I have been really, really frustrated with my racing season so far. The first two race weekends of the year were plagued with mechanical issues. Coupled with driving in a new chassis, and spec racing for the first time, I have found myself significantly off the pace. Add to it my own on-track mistakes, and my inner competitor is shaking his head and wagging his finger at me.
I swear, it wasn’t supposed to go down like this. I had planned everything out so I could take delivery of the new-to-me racecar in early February and get some test-and-tune time under my belt. With a race approaching in March, a good few hours of testing to find the car’s quirks, limits, and general personality would really help get me up to speed. Unfortunately, delays in the build and subsequent mechanical issues that took some weeks to fix, found me at my first race weekend never having taken the car over 25 mph. So much for test and tune, and so much for planning!
My first race day of the year was at Willow Springs International Raceway in the rainy, early days of March (I know, rain in SoCal?). My first session out, I realized I was cooking the brakes, resulting in a deep and soft pedal with almost no feel, and a corresponding lack of confidence in the car. With an inconsistent sponge underfoot, I pulled off and discovered a frozen caliper. The day was spent sorting braking issues and surviving on track.
By Sunday evening, all the track time I was able to put together was one short, rainy practice session on slicks, a couple of crappy qualifying session, and two races where I was a back marker. The good news is that I recorded my races and found places in my racecraft that could use improvement, so something learned is not a weekend wasted, even if I wasn’t laying down new lap records and making sick passes on the outside of Turn 9.
I’ll spare you the details, except to say that between fixing missing and broken parts, I didn’t get a single test-and-tune lap before the next event in April at Buttonwillow, and that race weekend turned out to be pretty crappy as well. What I’m missing is some time at the track — without race conditions.
I’ve noticed in all the years of doing this, that having consistent speed requires consistent seat time. If I’m lazy between race weekends, my Saturdays at the events are typically slow, and I’m usually throwing around tools and expletives trying to find time. The following day, I see around a 2- to 3-second improvement in lap times, somewhat magically. That seat time from Saturday translates to comfort and speed on Sunday.

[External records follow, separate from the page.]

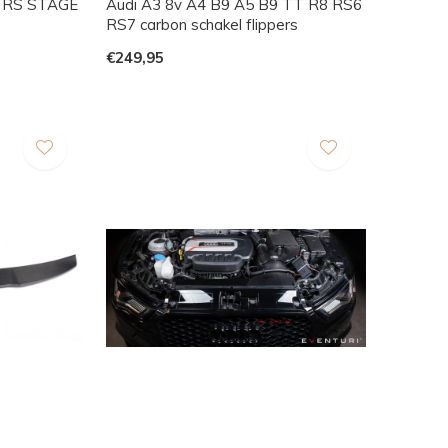
TTRS STAGE
Audi A3 8v A4 B9 A5 B9 TT R8 RS6
RS7 carbon schakel flippers
€249,95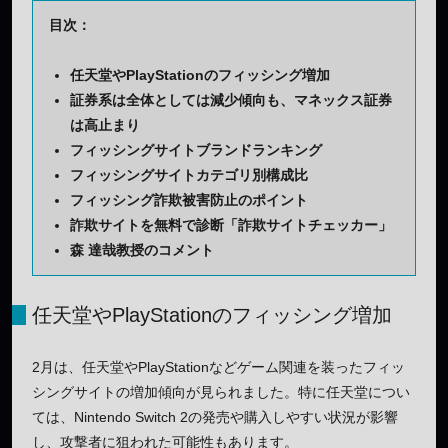
目次：
任天堂やPlayStationのフィッシング増加
証券系は全体としては減少傾向も、マネックス証券
は高止まり
フィッシングサイトブランドランキング
フィッシングサイトカテゴリ別構成比
フィッシング詐欺被害防止のポイント
詐欺サイトを無料で診断「詐欺サイトチェッカー」
森 達哉教授のコメント
任天堂やPlayStationのフィッシング増加
2月は、任天堂やPlayStationなどゲーム関連を装ったフィッ
シングサイトの増加傾向が見られました。特に任天堂につい
ては、Nintendo Switch 2の発売や購入しやすい状況が影響
し、攻撃者に狙われた可能性もあります。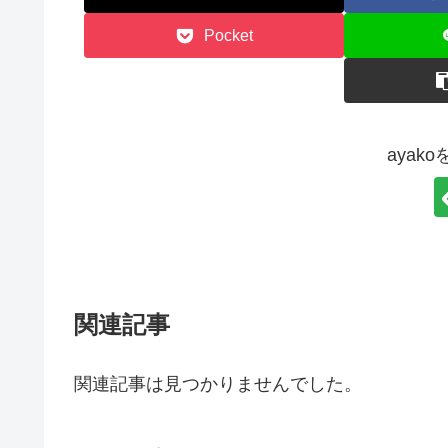
Pocket
ayak
関連記事
関連記事は見つかりませんでした。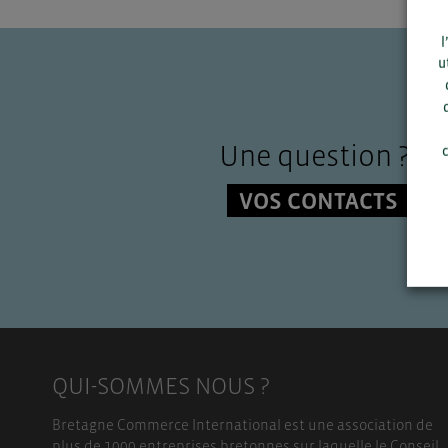
l
u
Une question ?
c
VOS CONTACTS
QUI-SOMMES NOUS ?
Bretagne Commerce International est une association de
plus de 1000 entreprises bretonnes sur laquelle le Conseil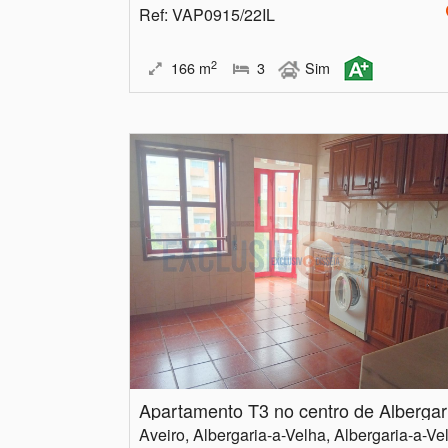
Ref
: VAP0915/22IL
2
166
m
3
Sim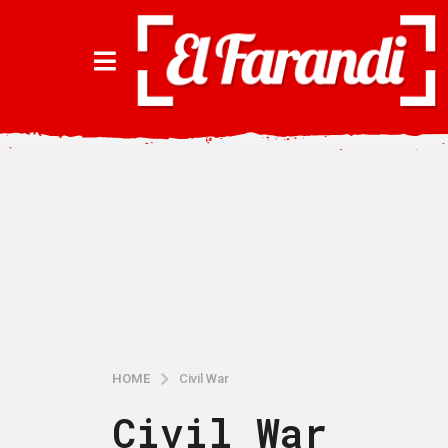
HOME
Civil War
Civil War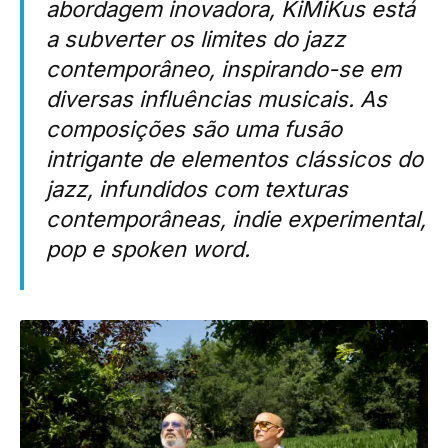
abordagem inovadora, KiMiKus está
a subverter os limites do jazz
contemporâneo, inspirando-se em
diversas influências musicais. As
composições são uma fusão
intrigante de elementos clássicos do
jazz, infundidos com texturas
contemporâneas, indie experimental,
pop e spoken word.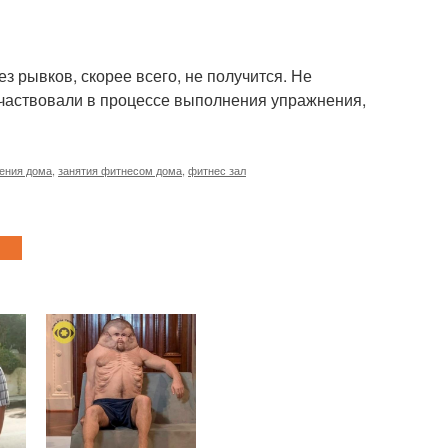
з рывков, скорее всего, не получится. Не
 участвовали в процессе выполнения упражнения,
дения дома
,
занятия фитнесом дома
,
фитнес зал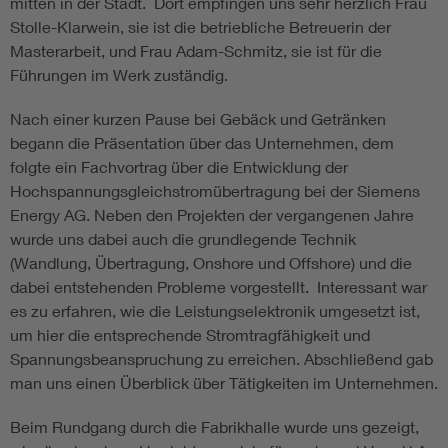
mitten in der Stadt. Dort empfingen uns sehr herzlich Frau
Stolle-Klarwein, sie ist die betriebliche Betreuerin der
Masterarbeit, und Frau Adam-Schmitz, sie ist für die
Führungen im Werk zuständig.
Nach einer kurzen Pause bei Gebäck und Getränken
begann die Präsentation über das Unternehmen, dem
folgte ein Fachvortrag über die Entwicklung der
Hochspannungsgleichstromübertragung bei der Siemens
Energy AG. Neben den Projekten der vergangenen Jahre
wurde uns dabei auch die grundlegende Technik
(Wandlung, Übertragung, Onshore und Offshore) und die
dabei entstehenden Probleme vorgestellt. Interessant war
es zu erfahren, wie die Leistungselektronik umgesetzt ist,
um hier die entsprechende Stromtragfähigkeit und
Spannungsbeanspruchung zu erreichen. Abschließend gab
man uns einen Überblick über Tätigkeiten im Unternehmen.
Beim Rundgang durch die Fabrikhalle wurde uns gezeigt,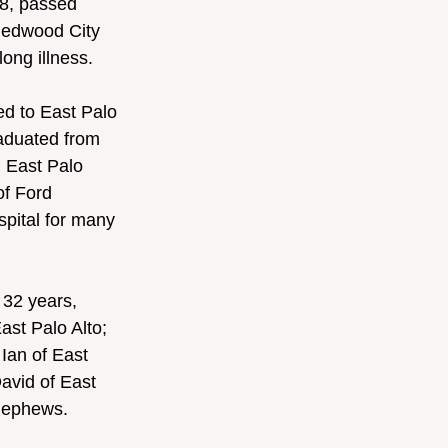
58, passed 
Redwood City 
long illness.
d to East Palo 
raduated from 
 East Palo 
f Ford 
pital for many 
 32 years, 
ast Palo Alto; 
Ian of East 
avid of East 
 nephews.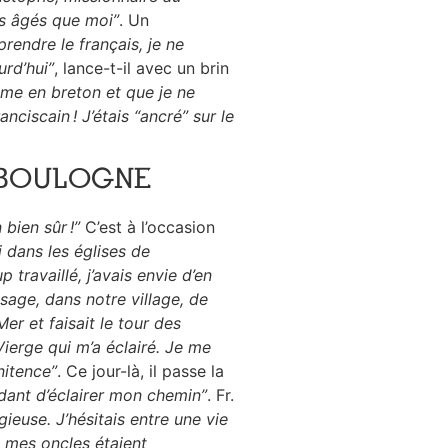
lus âgés que moi”
. Un
pprendre le français, je ne
urd’hui”
, lance-t-il avec un brin
sme en breton et que je ne
nciscain ! J’étais “ancré” sur le
 BOULOGNE
 bien sûr !”
C’est à l’occasion
i dans les églises de
ravaillé, j’avais envie d’en
ssage, dans notre village, de
r et faisait le tour des
ierge qui m’a éclairé. Je me
nitence”
. Ce jour-là, il passe la
ndant d’éclairer mon chemin”
. Fr.
gieuse. J’hésitais entre une vie
de mes oncles étaient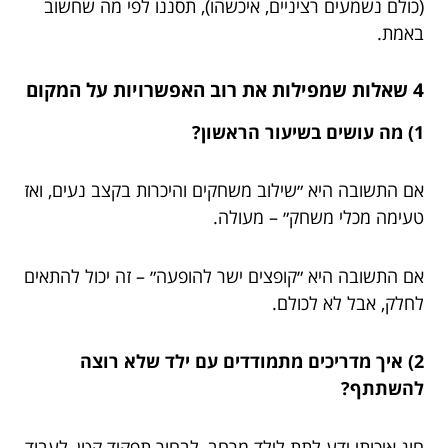
(כולם נשמעים רציניים, איכשהו), תסננו לפי מה שחשוב
באמת.
4 שאלות שמפילות את רוב האפשרויות על המקום
1) מה עושים בשיעור הראשון?
אם התשובה היא ״שילוב משחקים והיכרות בקצב נעים, ואז
טעימה מכלי משחק״ – מעולה.
אם התשובה היא ״קופצים ישר להופעה״ – זה יכול להתאים
לחלק, אבל לא לכולם.
2) איך מדריכים מתמודדים עם ילד שלא רוצה
להשתתף?
חוג איכותי ידע לתת לילד מרחב, לבחור תפקיד קטן, לעבוד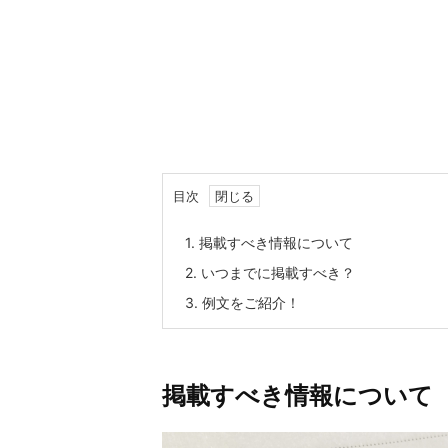
目次
1.
掲載すべき情報について
2.
いつまでに掲載すべき？
3.
例文をご紹介！
掲載すべき情報について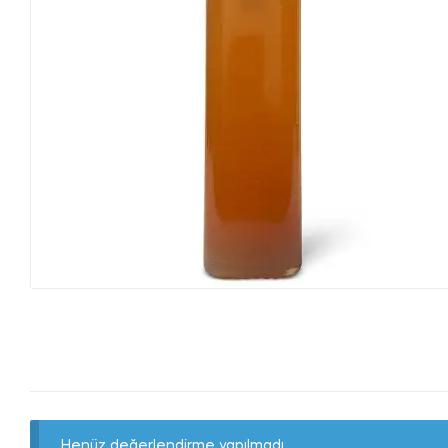
Henüz değerlendirme yapılmadı.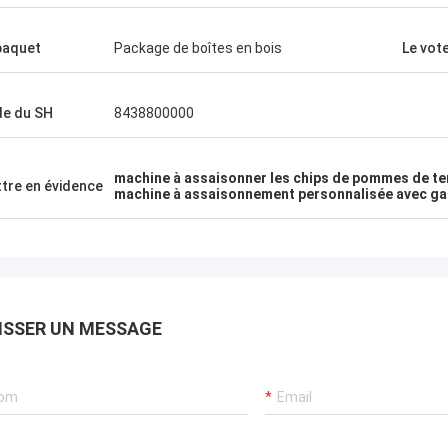
paquet
Package de boîtes en bois
Le vot
e du SH
8438800000
machine à assaisonner les chips de pommes de te
tre en évidence
machine à assaisonnement personnalisée avec ga
ISSER UN MESSAGE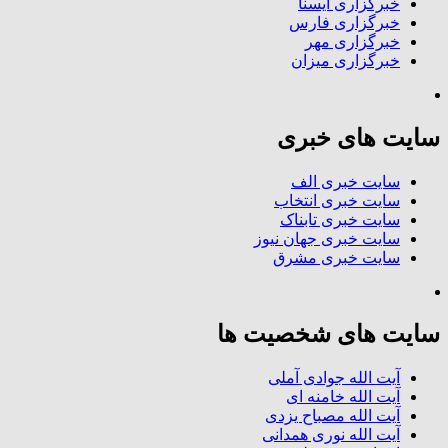
خبرگزاری ایسنا
خبرگزاری فارس
خبرگزاری مهر
خبرگزاری میزان
سایت های خبری
سایت خبری الف
سایت خبری انتخاب
سایت خبری تابناک
سایت خبری جهان نیوز
سایت خبری مشرق
سایت های شخصیت ها
آیت الله جوادی آملی
آیت الله خامنه ای
آیت الله مصباح یزدی
آیت الله نوری همدانی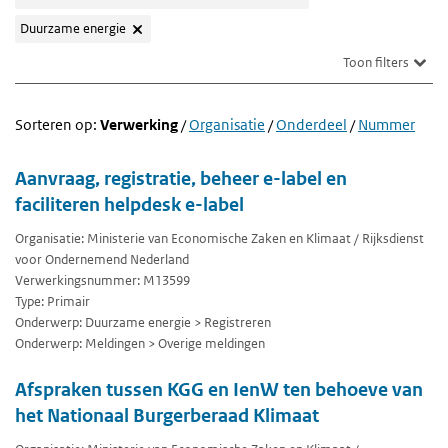
Duurzame energie
Toon filters
Sorteren op:
Verwerking
/
Organisatie
/
Onderdeel
/
Nummer
Aanvraag, registratie, beheer e-label en
faciliteren helpdesk e-label
Organisatie: Ministerie van Economische Zaken en Klimaat / Rijksdienst
voor Ondernemend Nederland
Verwerkingsnummer: M13599
Type: Primair
Onderwerp: Duurzame energie > Registreren
Onderwerp: Meldingen > Overige meldingen
Afspraken tussen KGG en IenW ten behoeve van
het Nationaal Burgerberaad Klimaat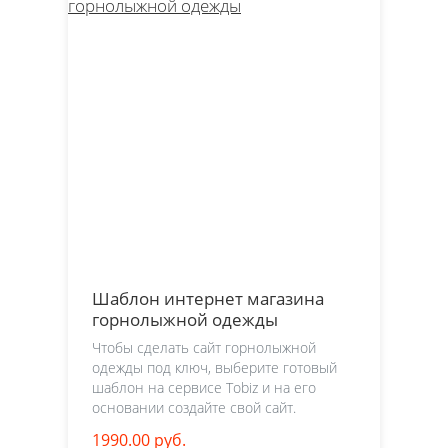
Шаблон интернет магазина
горнолыжной одежды
Чтобы сделать сайт горнолыжной
одежды под ключ, выберите готовый
шаблон на сервисе Tobiz и на его
основании создайте свой сайт.
1990.00 руб.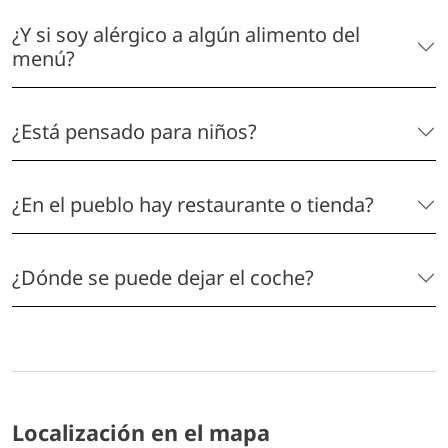
¿Y si soy alérgico a algún alimento del
menú?
¿Está pensado para niños?
¿En el pueblo hay restaurante o tienda?
¿Dónde se puede dejar el coche?
Localización en el mapa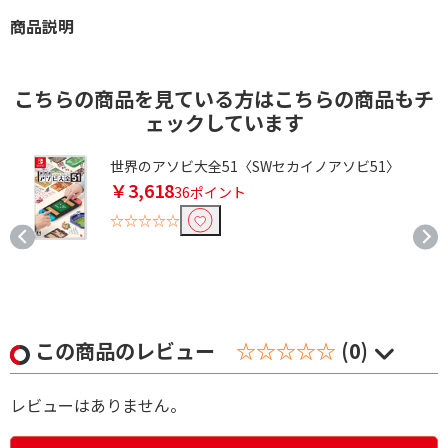
商品説明
こちらの商品を見ている方はこちらの商品もチ
ェックしています
世界のアソビ大全51〈SWセカイノアソビ51〉
￥3,618
36ポイント
☆☆☆☆☆
この商品のレビュー
☆☆☆☆☆
(0)
レビューはありません。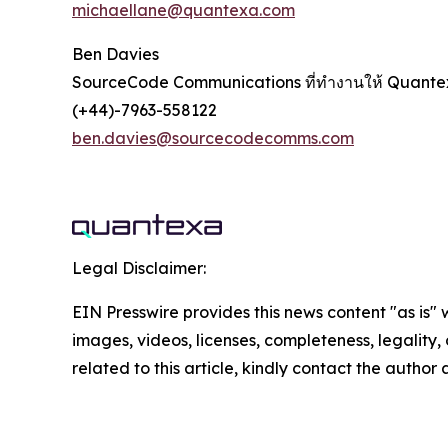
michaellane@quantexa.com
Ben Davies
SourceCode Communications ที่ทำงานให้ Quant
(+44)-7963-558122
ben.davies@sourcecodecomms.com
Legal Disclaimer:
EIN Presswire provides this news content "as is" 
images, videos, licenses, completeness, legality, o
related to this article, kindly contact the author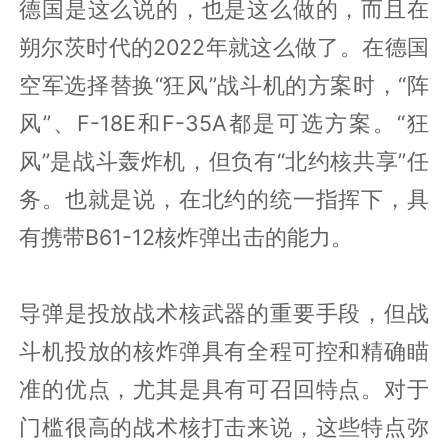
德国是这么说的，也是这么做的，而且在
朔尔茨时代的2022年就这么做了。在德国
空军选择替换“狂风”战斗机的方案时，“阵
风”、F-18E和F-35A都是可选方案。“狂
风”是战斗轰炸机，但负有“北约核共享”任
务。也就是说，在北约的统一指挥下，具
有携带B61-12核炸弹出击的能力。
导弹是投放战术核武器的重要手段，但战
斗机投放的核炸弹具有全程可控和精确瞄
准的优点，尤其是具有可召回特点。对于
门槛很高的战术核打击来说，这些特点弥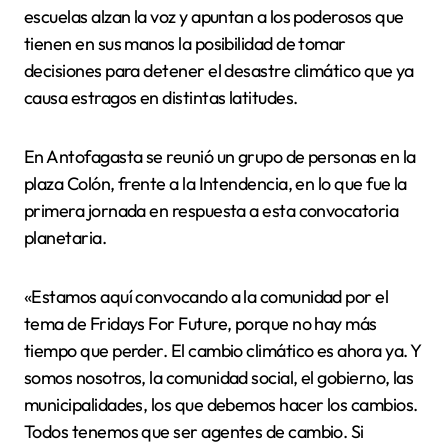
escuelas alzan la voz y apuntan a los poderosos que
tienen en sus manos la posibilidad de tomar
decisiones para detener el desastre climático que ya
causa estragos en distintas latitudes.
En Antofagasta se reunió un grupo de personas en la
plaza Colón, frente a la Intendencia, en lo que fue la
primera jornada en respuesta a esta convocatoria
planetaria.
«Estamos aquí convocando a la comunidad por el
tema de Fridays For Future, porque no hay más
tiempo que perder. El cambio climático es ahora ya. Y
somos nosotros, la comunidad social, el gobierno, las
municipalidades, los que debemos hacer los cambios.
Todos tenemos que ser agentes de cambio. Si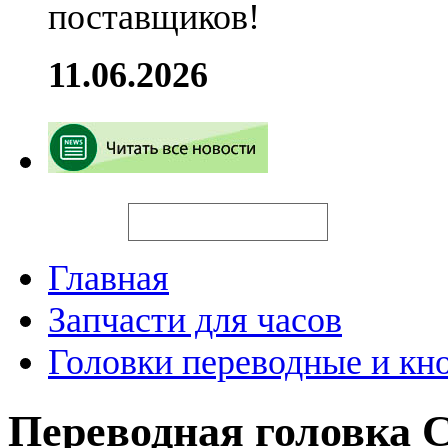
поставщиков!
11.06.2026
Искать
Главная
Запчасти для часов
Головки переводные и кн
Переводная головка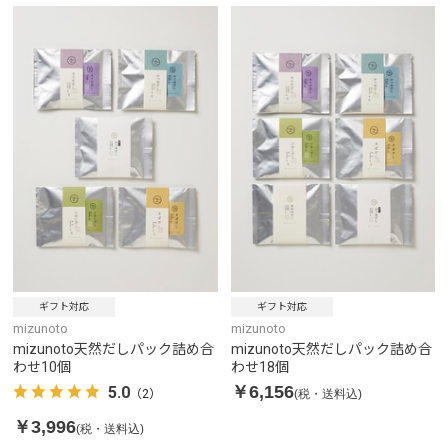
ギフト対応
ギフト対応
mizunoto
mizunoto
mizunoto天然だしパック詰め合
mizunoto天然だしパック詰め合
わせ10個
わせ18個
￥6,156
5.0
(税・送料込)
（2）
￥3,996
(税・送料込)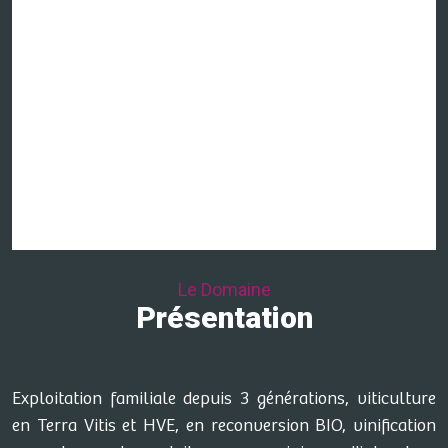
Le Domaine
Présentation
Exploitation familiale depuis 3 générations, viticulture
en Terra Vitis et HVE, en reconversion BIO, vinification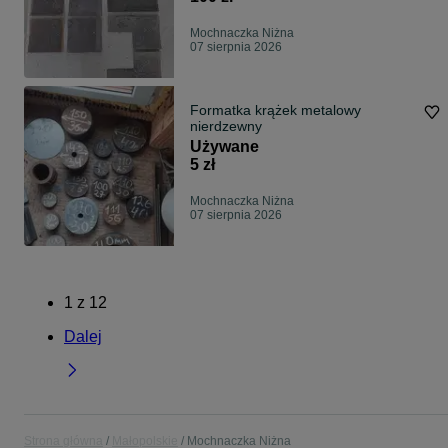
Mochnaczka Niżna
07 sierpnia 2026
Formatka krążek metalowy
nierdzewny
Używane
5 zł
Mochnaczka Niżna
07 sierpnia 2026
1
z
12
Dalej
Strona główna
Małopolskie
Mochnaczka Niżna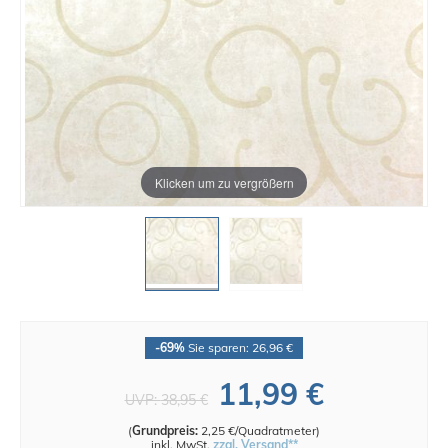
Klicken um zu vergrößern
-69%
Sie sparen: 26,96 €
11,99 €
UVP:
38,95 €
(
Grundpreis:
2,25 €/Quadratmeter
)
inkl. MwSt.
zzgl. Versand**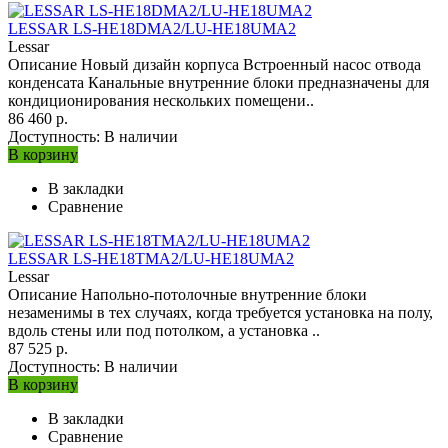
LESSAR LS-HE18DMA2/LU-HE18UMA2
Lessar
Описание Новый дизайн корпуса Встроенный насос отвода
конденсата Канальные внутренние блоки предназначены для
кондиционирования нескольких помещени..
86 460 р.
Доступность:
В наличии
В корзину
В закладки
Сравнение
LESSAR LS-HE18TMA2/LU-HE18UMA2
Lessar
Описание Напольно-потолочные внутренние блоки
незаменимы в тех случаях, когда требуется установка на полу,
вдоль стены или под потолком, а установка ..
87 525 р.
Доступность:
В наличии
В корзину
В закладки
Сравнение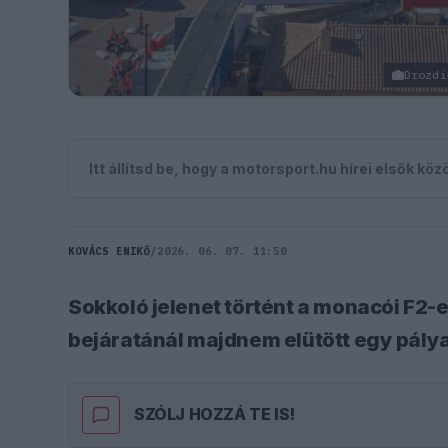
Drozdi
Itt állítsd be, hogy a motorsport.hu hírei elsők kö
KOVÁCS ENIKŐ
/
2026. 06. 07. 11:50
Sokkoló jelenet történt a monacói F2-
bejáratánál majdnem elütött egy pál
SZÓLJ HOZZÁ TE IS!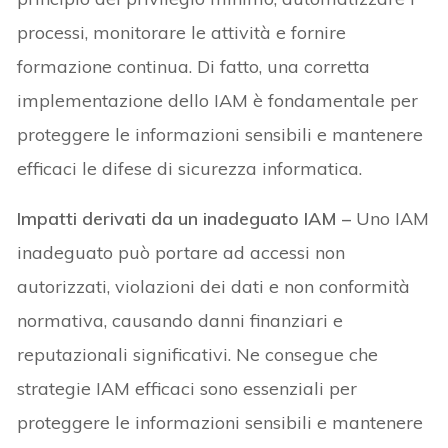
processi, monitorare le attività e fornire
formazione continua. Di fatto, una corretta
implementazione dello IAM è fondamentale per
proteggere le informazioni sensibili e mantenere
efficaci le difese di sicurezza informatica.
Impatti derivati da un inadeguato IAM –
Uno IAM
inadeguato può portare ad accessi non
autorizzati, violazioni dei dati e non conformità
normativa, causando danni finanziari e
reputazionali significativi. Ne consegue che
strategie IAM efficaci sono essenziali per
proteggere le informazioni sensibili e mantenere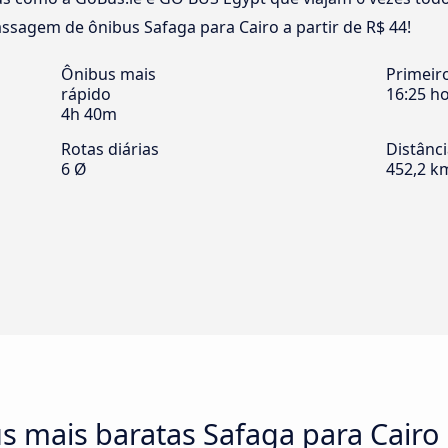
ssagem de ônibus Safaga para Cairo a partir de R$ 44!
Ônibus mais
Primeir
rápido
16:25 h
4h 40m
Rotas diárias
Distânc
6 Ø
452,2 k
s mais baratas Safaga para Cairo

In my early years, I found durable street tires that gave me some level of high-performance which would last me a few track weekends. Falkens, Dunlop Direzza Star Specs, Nitto NT01s are just some of the decent ones out there. Next, I found the safest and still-affordable track day organizations I could find that had events year round. I put the dates into a calendar, and went to the track every two weeks. Seriously, I spent as much time in that car as I could.
During the weekdays, my buddy and I would go to the electric go-kart place about 30 mins from us and fight for the monthly track record. I know they are supposedly toys, but it really didn’t matter. Going flat out towards a wall and learning to breathe, look ahead, and to turn-in to maximize corner speed were some of the many benefits that came from spending time behind the wheel of these “toys.” Being smooth and finding that extra hundredth of a second is very hard to do in an inconsistent battery-powered go-kart, so technique and touch became very important. Additionally, I read everything I could regarding race driving — from Senna’s book, to all things Ross Bentley, to the Skip Barber training manual. I immersed myself in learning, whether it was conceptual or just plain old math. Now with a new racecar, I am reminded that I’ve gotten complacent and am not spending enough time in the seat.
Since that second race weekend, I spent some time at Buttonwillow Raceway Park participating in the test-and-tune day for the VARA race weekend. While I got to spend some time behind the wheel of my white and black brick, I also got to see some pretty sexy eye candy I thought I’d share.
Most recently though, I took a day to hit a rarely used facility at Willow Springs, doing some fun circle-track practice, figure-eights, and sliding the car around the infield dodging obstacles. Drifters are highly-skilled drivers, and working on techniques like right-foot subtlety, breathing, and looking ahead while the car slides is important to creating a high-comfort level while driving at speed.
So make sure you take some time to get out there, especially in non-competition events, and practice, practice, practice. I’m hoping this added time behind the wheel will pay dividends come competition time. I’ve renewed my commitment to getting as much seat time as I can between and during race weekends. I’m supersizing my event this weekend to include not only Spec E30, but also Time Trial competition, and am locking down some dates to race and practice in Northern California for the second half of the year. Like I said, the best way to get faster and more consistent, is to spend time behind the wheel.